▸ **Material supplied**:
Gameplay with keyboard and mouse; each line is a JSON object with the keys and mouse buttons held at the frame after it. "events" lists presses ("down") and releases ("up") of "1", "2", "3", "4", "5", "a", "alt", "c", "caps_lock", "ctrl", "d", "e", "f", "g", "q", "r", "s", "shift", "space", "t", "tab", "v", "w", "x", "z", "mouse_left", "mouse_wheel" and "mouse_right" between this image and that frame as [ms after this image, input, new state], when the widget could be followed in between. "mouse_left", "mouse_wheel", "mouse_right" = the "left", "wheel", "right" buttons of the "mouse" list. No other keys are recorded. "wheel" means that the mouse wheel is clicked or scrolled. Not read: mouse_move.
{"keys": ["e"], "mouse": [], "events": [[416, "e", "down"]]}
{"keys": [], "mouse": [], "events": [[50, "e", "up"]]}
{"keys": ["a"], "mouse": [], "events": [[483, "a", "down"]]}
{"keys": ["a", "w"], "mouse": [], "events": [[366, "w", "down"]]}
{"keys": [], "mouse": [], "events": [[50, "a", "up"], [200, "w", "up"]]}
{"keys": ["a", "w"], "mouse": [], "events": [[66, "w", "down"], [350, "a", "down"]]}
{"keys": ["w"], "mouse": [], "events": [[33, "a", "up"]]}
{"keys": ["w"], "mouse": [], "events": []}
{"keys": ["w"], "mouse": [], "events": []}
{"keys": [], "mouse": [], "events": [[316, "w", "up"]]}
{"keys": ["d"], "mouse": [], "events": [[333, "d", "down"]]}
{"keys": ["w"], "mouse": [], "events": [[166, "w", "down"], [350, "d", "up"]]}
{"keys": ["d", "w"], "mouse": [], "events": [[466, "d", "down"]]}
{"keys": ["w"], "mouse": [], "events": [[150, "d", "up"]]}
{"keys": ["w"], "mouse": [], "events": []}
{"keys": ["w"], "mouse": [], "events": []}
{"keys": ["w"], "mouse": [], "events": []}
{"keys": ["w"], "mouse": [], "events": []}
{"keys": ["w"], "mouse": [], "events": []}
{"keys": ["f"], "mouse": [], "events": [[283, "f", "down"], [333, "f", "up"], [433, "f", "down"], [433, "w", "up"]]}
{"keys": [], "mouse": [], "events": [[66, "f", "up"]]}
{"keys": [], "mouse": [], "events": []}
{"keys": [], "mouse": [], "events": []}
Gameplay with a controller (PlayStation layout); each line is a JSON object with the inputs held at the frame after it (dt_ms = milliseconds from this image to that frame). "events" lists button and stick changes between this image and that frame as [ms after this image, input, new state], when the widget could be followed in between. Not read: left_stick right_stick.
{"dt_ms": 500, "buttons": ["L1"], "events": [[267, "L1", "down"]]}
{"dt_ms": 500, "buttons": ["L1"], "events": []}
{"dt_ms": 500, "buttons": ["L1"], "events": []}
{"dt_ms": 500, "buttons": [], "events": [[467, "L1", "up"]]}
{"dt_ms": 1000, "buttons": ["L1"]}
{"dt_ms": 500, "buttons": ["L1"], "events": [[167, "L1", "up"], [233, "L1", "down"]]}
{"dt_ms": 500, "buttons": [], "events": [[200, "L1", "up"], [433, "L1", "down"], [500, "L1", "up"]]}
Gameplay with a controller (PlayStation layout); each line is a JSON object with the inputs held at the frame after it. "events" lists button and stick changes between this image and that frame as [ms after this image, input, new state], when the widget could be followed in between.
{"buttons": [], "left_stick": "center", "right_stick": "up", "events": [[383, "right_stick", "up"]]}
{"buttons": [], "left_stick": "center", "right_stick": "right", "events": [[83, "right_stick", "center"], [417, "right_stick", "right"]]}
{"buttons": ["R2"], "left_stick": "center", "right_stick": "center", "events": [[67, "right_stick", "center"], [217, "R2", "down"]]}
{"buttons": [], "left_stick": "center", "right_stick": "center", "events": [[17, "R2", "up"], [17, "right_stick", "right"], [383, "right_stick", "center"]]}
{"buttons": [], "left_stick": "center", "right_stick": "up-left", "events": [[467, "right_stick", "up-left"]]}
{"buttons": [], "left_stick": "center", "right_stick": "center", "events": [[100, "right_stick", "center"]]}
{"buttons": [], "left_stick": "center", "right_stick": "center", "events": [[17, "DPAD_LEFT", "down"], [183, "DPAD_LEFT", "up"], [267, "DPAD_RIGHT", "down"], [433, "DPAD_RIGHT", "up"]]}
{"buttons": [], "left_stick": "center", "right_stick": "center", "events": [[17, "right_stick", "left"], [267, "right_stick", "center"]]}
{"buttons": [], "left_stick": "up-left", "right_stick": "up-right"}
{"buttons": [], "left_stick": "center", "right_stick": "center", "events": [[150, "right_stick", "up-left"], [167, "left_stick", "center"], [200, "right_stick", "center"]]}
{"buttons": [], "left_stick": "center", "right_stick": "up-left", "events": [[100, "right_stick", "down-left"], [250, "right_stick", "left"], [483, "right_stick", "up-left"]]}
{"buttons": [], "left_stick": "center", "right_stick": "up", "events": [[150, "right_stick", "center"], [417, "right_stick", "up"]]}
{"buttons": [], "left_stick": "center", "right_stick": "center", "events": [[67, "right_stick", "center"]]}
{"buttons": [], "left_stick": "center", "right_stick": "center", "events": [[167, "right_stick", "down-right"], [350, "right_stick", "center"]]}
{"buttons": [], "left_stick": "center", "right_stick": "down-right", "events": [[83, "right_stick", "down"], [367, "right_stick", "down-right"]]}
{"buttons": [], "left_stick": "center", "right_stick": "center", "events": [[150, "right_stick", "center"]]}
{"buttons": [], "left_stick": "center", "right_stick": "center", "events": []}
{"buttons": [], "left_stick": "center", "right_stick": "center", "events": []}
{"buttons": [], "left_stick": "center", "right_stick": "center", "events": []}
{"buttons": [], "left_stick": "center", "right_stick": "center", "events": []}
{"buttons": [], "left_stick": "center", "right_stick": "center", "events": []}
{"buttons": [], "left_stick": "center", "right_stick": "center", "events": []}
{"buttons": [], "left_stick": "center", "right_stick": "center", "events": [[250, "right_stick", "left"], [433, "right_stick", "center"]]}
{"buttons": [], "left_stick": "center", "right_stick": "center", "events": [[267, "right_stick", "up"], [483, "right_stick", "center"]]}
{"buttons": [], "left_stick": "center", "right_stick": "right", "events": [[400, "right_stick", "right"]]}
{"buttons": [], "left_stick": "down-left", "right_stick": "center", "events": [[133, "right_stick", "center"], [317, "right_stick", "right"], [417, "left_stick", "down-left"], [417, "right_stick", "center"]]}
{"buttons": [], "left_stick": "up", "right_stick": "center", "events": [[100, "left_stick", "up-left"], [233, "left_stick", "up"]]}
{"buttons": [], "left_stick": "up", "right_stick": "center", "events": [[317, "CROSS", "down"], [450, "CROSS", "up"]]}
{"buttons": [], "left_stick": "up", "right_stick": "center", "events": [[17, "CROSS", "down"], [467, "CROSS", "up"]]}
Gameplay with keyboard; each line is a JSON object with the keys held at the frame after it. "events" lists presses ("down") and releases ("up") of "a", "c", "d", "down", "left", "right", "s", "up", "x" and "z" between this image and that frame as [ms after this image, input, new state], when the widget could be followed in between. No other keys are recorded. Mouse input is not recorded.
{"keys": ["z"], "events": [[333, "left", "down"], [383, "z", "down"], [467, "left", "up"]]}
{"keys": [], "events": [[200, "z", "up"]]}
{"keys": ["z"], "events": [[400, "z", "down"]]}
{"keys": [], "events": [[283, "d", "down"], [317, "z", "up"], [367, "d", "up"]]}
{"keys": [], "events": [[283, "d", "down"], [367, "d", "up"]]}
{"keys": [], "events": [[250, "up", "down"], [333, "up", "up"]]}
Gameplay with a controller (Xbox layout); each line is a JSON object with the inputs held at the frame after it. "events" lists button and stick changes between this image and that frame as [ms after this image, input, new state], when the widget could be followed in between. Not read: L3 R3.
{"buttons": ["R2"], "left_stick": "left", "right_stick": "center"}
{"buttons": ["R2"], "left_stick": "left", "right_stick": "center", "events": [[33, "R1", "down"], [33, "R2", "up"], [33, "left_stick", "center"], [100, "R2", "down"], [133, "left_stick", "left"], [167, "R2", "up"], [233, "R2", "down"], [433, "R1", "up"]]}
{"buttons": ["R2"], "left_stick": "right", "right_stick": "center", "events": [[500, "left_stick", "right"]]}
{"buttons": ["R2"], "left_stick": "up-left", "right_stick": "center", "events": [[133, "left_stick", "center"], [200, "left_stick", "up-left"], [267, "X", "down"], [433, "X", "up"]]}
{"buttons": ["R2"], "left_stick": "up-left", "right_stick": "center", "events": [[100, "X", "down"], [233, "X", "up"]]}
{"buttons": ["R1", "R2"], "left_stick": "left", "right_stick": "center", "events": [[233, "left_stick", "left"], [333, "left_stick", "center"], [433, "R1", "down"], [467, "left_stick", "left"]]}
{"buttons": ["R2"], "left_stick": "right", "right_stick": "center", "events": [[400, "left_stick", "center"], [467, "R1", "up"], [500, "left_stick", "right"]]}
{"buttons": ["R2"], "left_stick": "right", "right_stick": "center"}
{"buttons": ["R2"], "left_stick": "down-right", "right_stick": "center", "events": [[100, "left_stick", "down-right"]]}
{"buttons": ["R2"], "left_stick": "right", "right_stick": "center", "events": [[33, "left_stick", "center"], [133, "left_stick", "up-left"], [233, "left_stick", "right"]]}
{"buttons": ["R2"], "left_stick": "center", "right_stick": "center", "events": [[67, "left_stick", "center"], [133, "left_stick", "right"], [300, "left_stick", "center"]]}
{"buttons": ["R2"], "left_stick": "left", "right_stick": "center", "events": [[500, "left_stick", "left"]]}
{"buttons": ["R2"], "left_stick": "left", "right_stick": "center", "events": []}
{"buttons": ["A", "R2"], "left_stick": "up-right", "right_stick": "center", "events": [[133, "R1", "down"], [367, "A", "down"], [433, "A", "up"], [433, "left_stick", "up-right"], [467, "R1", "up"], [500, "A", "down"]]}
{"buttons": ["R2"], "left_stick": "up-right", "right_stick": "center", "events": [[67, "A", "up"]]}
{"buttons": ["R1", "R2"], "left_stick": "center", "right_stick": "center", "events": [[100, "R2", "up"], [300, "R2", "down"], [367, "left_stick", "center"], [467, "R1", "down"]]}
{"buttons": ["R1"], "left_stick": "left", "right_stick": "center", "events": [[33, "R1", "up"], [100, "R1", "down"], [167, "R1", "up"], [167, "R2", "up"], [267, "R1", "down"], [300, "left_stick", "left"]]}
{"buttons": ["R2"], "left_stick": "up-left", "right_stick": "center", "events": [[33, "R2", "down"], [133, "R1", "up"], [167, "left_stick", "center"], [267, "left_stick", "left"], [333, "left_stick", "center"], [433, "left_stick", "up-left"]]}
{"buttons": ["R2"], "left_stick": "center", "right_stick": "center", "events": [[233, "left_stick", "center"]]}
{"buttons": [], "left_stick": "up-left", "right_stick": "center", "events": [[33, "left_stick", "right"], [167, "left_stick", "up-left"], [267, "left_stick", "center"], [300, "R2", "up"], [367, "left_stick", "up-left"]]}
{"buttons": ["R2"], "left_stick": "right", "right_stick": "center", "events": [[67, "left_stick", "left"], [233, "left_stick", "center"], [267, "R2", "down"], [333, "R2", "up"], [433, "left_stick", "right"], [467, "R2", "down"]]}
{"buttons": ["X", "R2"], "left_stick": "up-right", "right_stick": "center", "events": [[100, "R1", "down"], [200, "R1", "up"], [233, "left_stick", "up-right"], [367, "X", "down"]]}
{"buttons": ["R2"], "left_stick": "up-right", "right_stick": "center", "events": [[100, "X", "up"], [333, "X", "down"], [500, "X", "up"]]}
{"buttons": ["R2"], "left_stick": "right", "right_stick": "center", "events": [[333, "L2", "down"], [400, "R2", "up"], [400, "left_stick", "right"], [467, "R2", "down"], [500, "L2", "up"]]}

▸ **Exercise details**: Scan the records for the word "PlayStation", and copy each line where it is found.

▸ **Result of the exercise**:
Gameplay with a controller (PlayStation layout); each line is a JSON object with the inputs held at the frame after it (dt_ms = milliseconds from this image to that frame). "events" lists button and stick changes between this image and that frame as [ms after this image, input, new state], when the widget could be followed in between. Not read: left_stick right_stick.
Gameplay with a controller (PlayStation layout); each line is a JSON object with the inputs held at the frame after it. "events" lists button and stick changes between this image and that frame as [ms after this image, input, new state], when the widget could be followed in between.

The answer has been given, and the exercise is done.